UConn CSD celebrates 50th anniversary

As part of the final month of the celebration, the center is inviting writer and learning activist Jonathan Mooney to speak, according to the CSD official site. (Amar Batra/The Daily Campus)

The University of Connecticut’s Center for Students with Disabilities (CSD) will complete its 50th consecutive year of service next month, according to the CSD official website.

The center was formed in 1967 as a program for the physically handicapped within public health services by registered nurse Barbara Shea. Over time it evolved, growing from under 100 students to the current number of over 4000, according to the CSD official website.

The center has been granted multiple awards since its conception, including when UConn was named as one of the top 10 disability friendly universities by New Mobility Magazine, according to its website.

Donna Korbel, current director of the CSD, said the commendations demonstrate initiative when caring for students with disabilities.

“When I came here, I was just overwhelmed at the amount of support,” Korbel said. “There’s always been a great commitment here for people asking ‘How can I go about doing this?’ and ‘How can we make our program more accessible?’”

Korbel said the university as a whole and not just the CSD is responsible for making the campus a more accessible place for students.

“We (CSD) do this work at the university for students, but it’s everybody in the university community who contributes to make it a really disability friendly place,” Korbel said.

The center wants to emphasize that students with disabilities take leadership roles in their own communities through programs like the Delta Alpha Pi honor society, Korbel said.

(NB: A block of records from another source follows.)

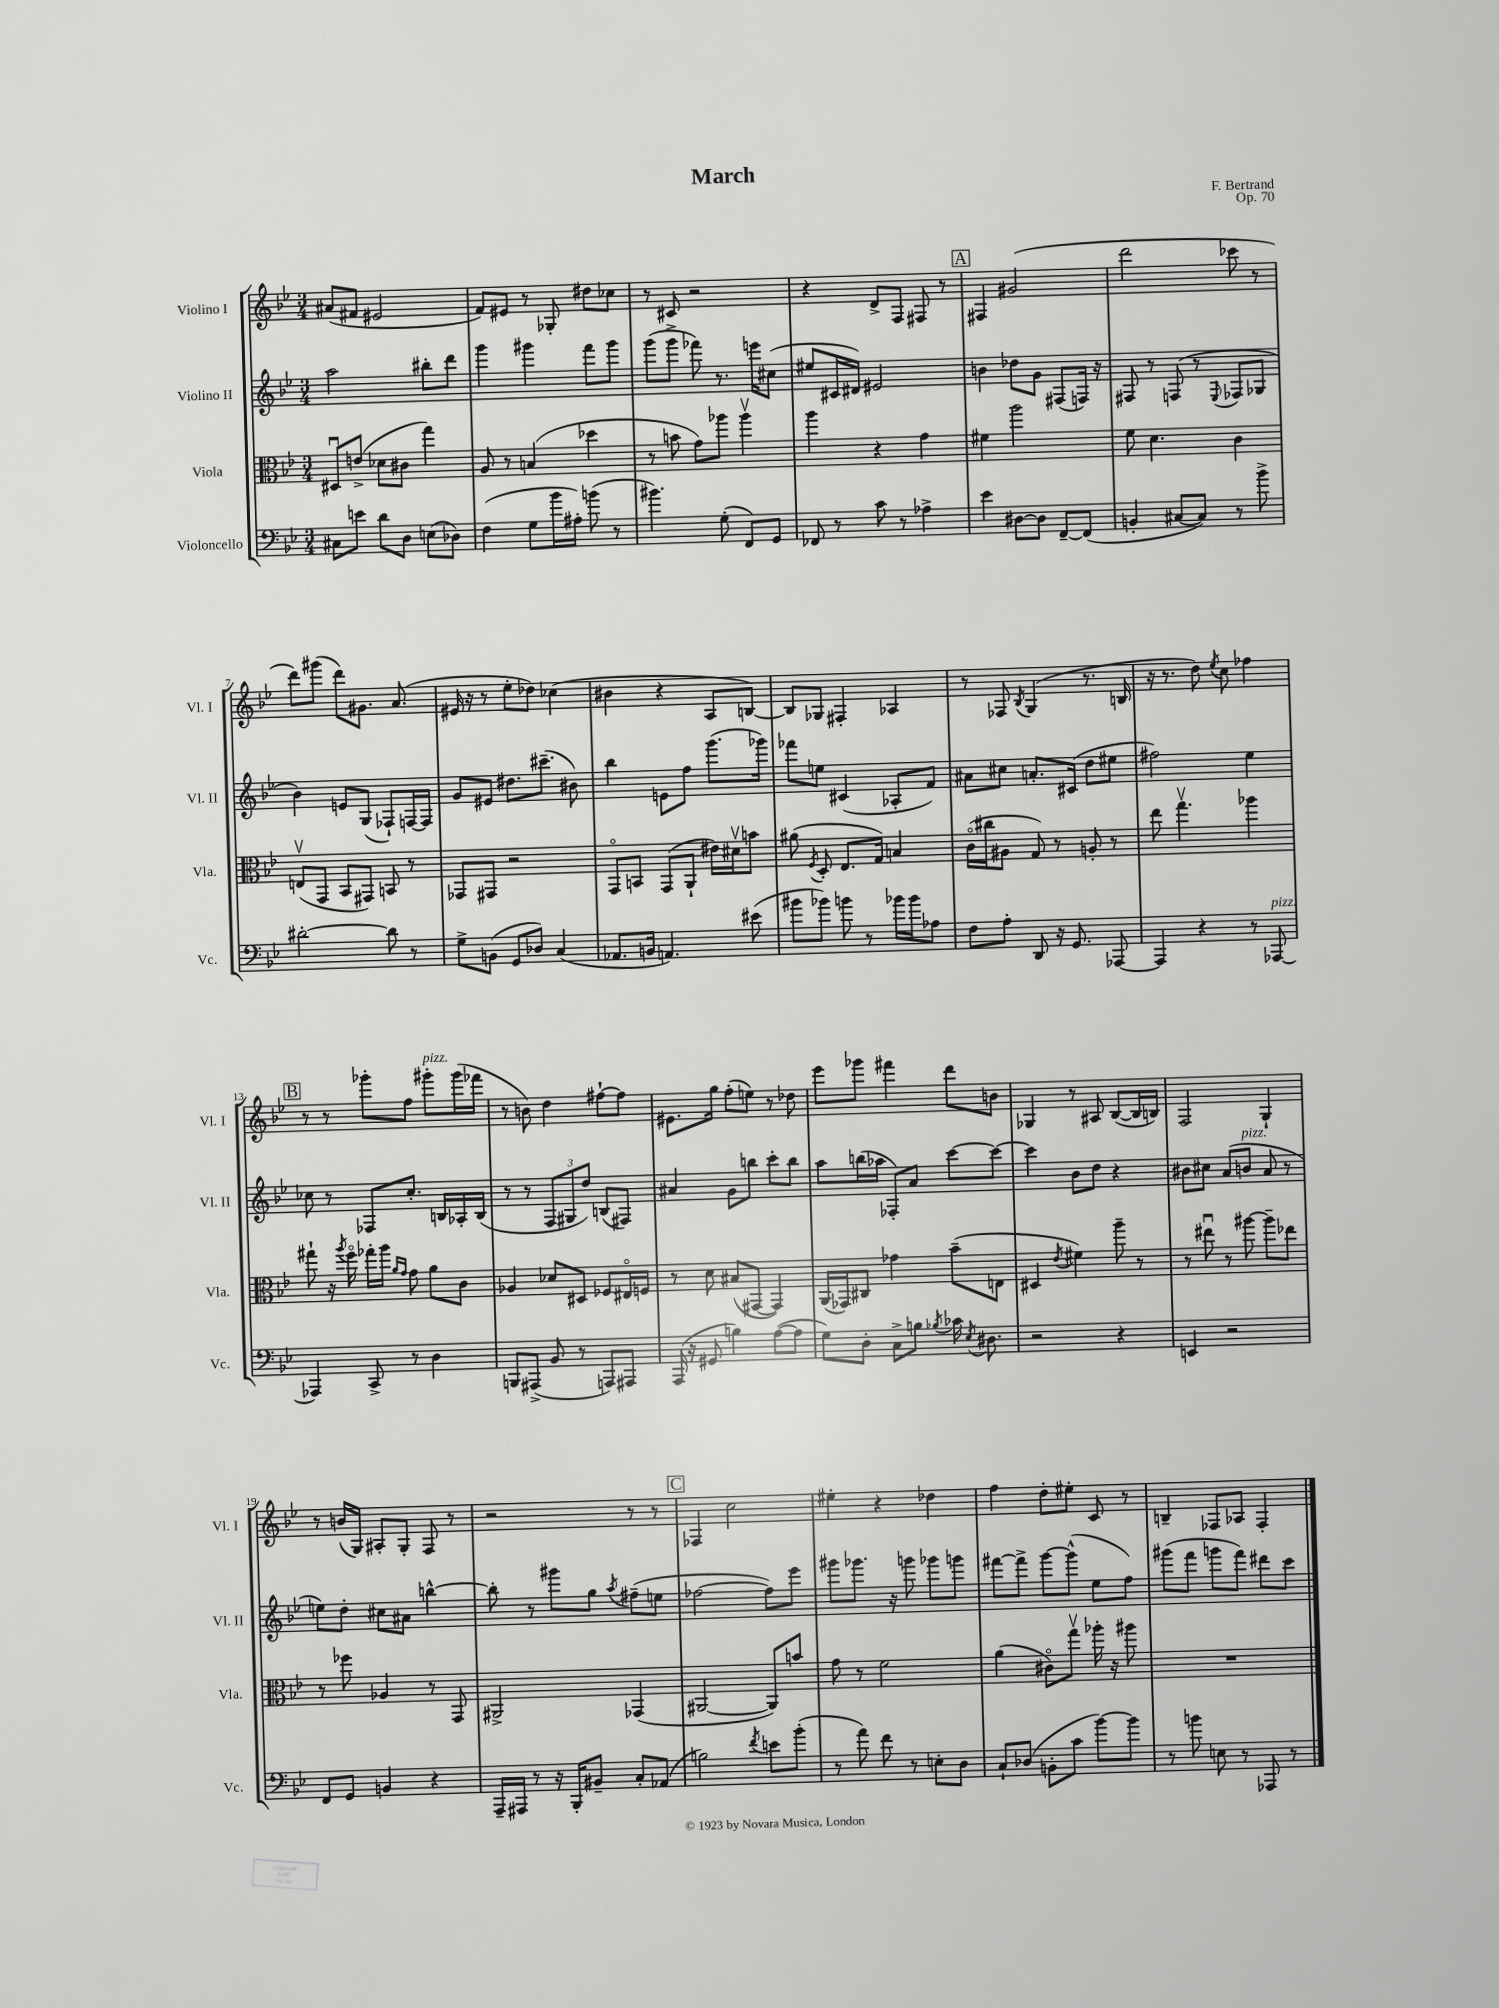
\header { title = "March" composer = "F. Bertrand" opus = "Op. 70" }
<<
\new StaffGroup <<
\new Staff = "s0" \with { instrumentName = "Violino I" shortInstrumentName = "Vl. I" } {
    \clef treble \key bes \major \numericTimeSignature \time 3/4
    \autoBeamOff ais'8[( fis'8] eis'2 |
    f'8[) eis'8] r8 ges8-. dis''8[ ces''8] |
    r8 cis'8 r2 |
    r4 d'8[-> f8] fis8 r8 |
    \mark \markup { \box "A" } fis4 gis'2( |
    d'''2 ces'''8 r8 |
    d'''8[) gis'''8]( d'''8[) gis'8.] a'8.( |
    eis'16 r16 r8 ees''8[-. des''8]) ces''4( |
    bis'4 r4 a8[ b8]~) |
    b8[ ges8] fis4-. aes4 |
    r8 fes8 \acciaccatura { bes8 } g4( r8. b16 |
    r16 r8. d''8) \acciaccatura { ees''8 } c''8 fes''4 |
    \mark \markup { \box "B" } r8 r8 ges'''8[-. f''8] gis'''8[-.^\markup { \italic "pizz." } gis'''16( fes'''16] |
    r8 b'8) d''4 fis''8[~-! fis''8] |
    eis'8.[ g''16] f''8[-.( e''8]) r8 des''8 |
    ees'''8[ ges'''8] fis'''4 d'''8[ b'8] |
    ges4 r8 ais8 bes8[~( bes16 b16]) |
    f2 g4-! |
    r8 b'16[( g16]) ais8[-. g8]-. f8 r8 |
    r2 r8 r8 |
    \mark \markup { \box "C" } fes4 c''2 |
    eis''4-. r4 des''4 |
    f''4 d''8[-. eis''8]-. c'8 r8 |
    b4-- fes8[ aes8] fes4-. \bar "|." |
}
\new Staff = "s1" \with { instrumentName = "Violino II" shortInstrumentName = "Vl. II" } {
    \clef treble \key bes \major \numericTimeSignature \time 3/4
    \autoBeamOff a''2 bis''8[-. d'''8] |
    g'''4 gis'''4 f'''8[ gis'''8] |
    g'''8[( g'''8]-> fes'''8) r8. e'''16[ cis''8]( |
    eis''8[ cis'16 dis'16]) eis'2 |
    \mark \markup { \box "A" } b'4 des''8[ g'8] fis8[( f16]) r16 |
    fis8 r8 f8( r8 \appoggiatura { ees8 } fes8[ ges8] |
    bes'4) e'8[ g8]( fes8[-!) f16~ f16] |
    g'8[ eis'8] dis''8.[ cis'''8.]--( bis'8) |
    bes''4 e'8[ f''8] g'''8.[( ges'''16]) |
    fes'''8[ e''8] cis'4( aes8[-. f'8]) |
    ais'8[ cis''8] a'8.[-. cis'16]( d''8[ eis''8] |
    fis''2) ees''4 |
    \mark \markup { \box "B" } ces''8 r8 fes8[ ces''8.]-. b16[ aes16-. b16]( |
    r8 r8 \tuplet 3/2 { f8[ gis8 d''8]) } b8[( fis8]) |
    ais'4 g'8[ b''8] c'''8[-. b''8] |
    a''8[ b''16( aes''16] fes8[-.) a'8] c'''8[~ c'''8]~ |
    c'''4 bes'8[ d''8] r4 |
    bis'8[ cis''8] a'8[( b'8]^\markup { \italic "pizz." } a'8 r8 |
    e''8[) d''8]-. cis''8[ ais'8] b''4~-^ |
    b''8-. r8 gis'''8[ g''8] \acciaccatura { a''8 } fis''8[--( e''8] |
    \mark \markup { \box "C" } fes''2~ fes''8[) ees'''8] |
    gis'''8[ ges'''8.] r16 g'''8 ges'''8[ g'''8] |
    fis'''8[~ fis'''8]-> g'''8[~ g'''8]-^( ees''8[ f''8]) |
    gis'''8[( f'''8] g'''8[ f'''8]) dis'''8[ c'''8] \bar "|." |
}
\new Staff = "s2" \with { instrumentName = "Viola" shortInstrumentName = "Vla." } {
    \clef alto \key bes \major \numericTimeSignature \time 3/4
    \autoBeamOff dis8[\downbow e'8]->( des'8[ cis'8] g''4) |
    a8 r8 b4( des''4 |
    r8 b'8 g'8[) aes''8] aes''4\upbow |
    a''4 r4 g'4 |
    \mark \markup { \box "A" } fis'4 a''2 |
    f'8 d'4. c'4 |
    e8[\upbow( g,8] bes,8[ gis,8]) b,8 r8 |
    ges,8[ gis,8] r2 |
    g,8[\flageolet b,8] g,8[( a,8]-! eis'16[) dis'16\upbow b'8] |
    ais'8( \acciaccatura { f8 } d8-. ees8.[ g16]) b4 |
    c'16[\flageolet( cis''16 ais8] g8) r8 a8-. r8 |
    ees''8 g''4.\upbow aes''4 |
    \mark \markup { \box "B" } gis''8-! r16 \acciaccatura { a''8 } f''16\flageolet ges''16[-. a''16] \grace { a'16[ g'16] } g'8 a'8[ c'8] |
    aes4 des'8[ dis8] fes8[ eis16\flageolet f16] |
    r8 d'8 bis8[( gis,8]~ gis,4) |
    a,16[( ges,16) cis8] ges'4 bes'8[--( e8] |
    dis4 \acciaccatura { ees'8 } fis'4) a''8-- r8 |
    r8 eis''8\downbow r8 ais''8~ ais''8[-- ees''8] |
    r8 fes''8 aes4 r8 g,8 |
    ais,2-> ges,4( |
    \mark \markup { \box "C" } ais,2~ ais,8[) b'8] |
    g'8 r8 f'2 |
    a'4( cis'8[\flageolet) g''8]\upbow aes''16-. r16 ais''8 |
    R2. \bar "|." |
}
\new Staff = "s3" \with { instrumentName = "Violoncello" shortInstrumentName = "Vc." } {
    \clef bass \key bes \major \numericTimeSignature \time 3/4
    \autoBeamOff cis8[ e'8] d'8[ d8] e8[( des8]) |
    f4( g8[ bes'16 ais16]-.) b'8( r8 |
    bis'4.) g8-.( f,8[) g,8] |
    fes,8 r8 c'8 r8 aes4-> |
    \mark \markup { \box "A" } ees'4 dis8[~ dis8] f,8[~-- f,8]( |
    b,4-. cis8[~ cis8]) r8 bes'8-> |
    dis'2~-. dis'8 r8 |
    g8[-> b,8]( g,8[ des8]) c4( |
    aes,8.[ b,16] a,4.) eis'8( |
    bis'8[ bes'8]) b'8 r8 bes'16[ bes'16 aes8] |
    f8[ a8]-. d,8 r16 g,8. aes,,8~ |
    aes,,4 r4 r8 aes,,8~^\markup { \italic "pizz." } |
    \mark \markup { \box "B" } aes,,4 c,8-> r8 d4 |
    b,,8[ ais,,8]->( bes,8 r8 a,,8[) ais,,8] |
    a,,16( r16 gis,8 b4) a8[~( a8] |
    g8[) d8]-. c8[-> b8] \acciaccatura { bes8 } ces'16 \acciaccatura { ees8 } dis8. |
    r2 r4 |
    e,4 r2 |
    f,8[ g,8] b,4 r4 |
    a,,16[-- ais,,16] r8 r16 bes,,16[-. bis,8]-- c8[-. aes,8]( |
    \mark \markup { \box "C" } b2) \acciaccatura { f'8 } e'8[ bes'8]-.( |
    r8 a'8) f'8 r8 e8[-. d8] |
    c8[-! des8]( b,8[-. c'8] bes'8[~) bes'8] |
    r8 b'8 e8 r8 aes,,8 r8 \bar "|." |
}
>>
>>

“It’s really important for us to encourage students to become leaders, to be mentors, to mentor other students and to really take on more responsibility for creating a more accessible environment here on campus,” Korbel said.

As part of the final month of the celebration, the center is inviting writer and learning activist Jonathan Mooney to speak, according to the CSD official site.

Looking toward the future, Korbel said she wants to do more to help students with disabilities transition and stay comfortably at UConn.

“The staff always jokes with me saying ‘No new initiatives!’ because it’s a lot. We’re doing a lot,” Korbel said. “But we’re always looking at what our students need and what we can do to help them.”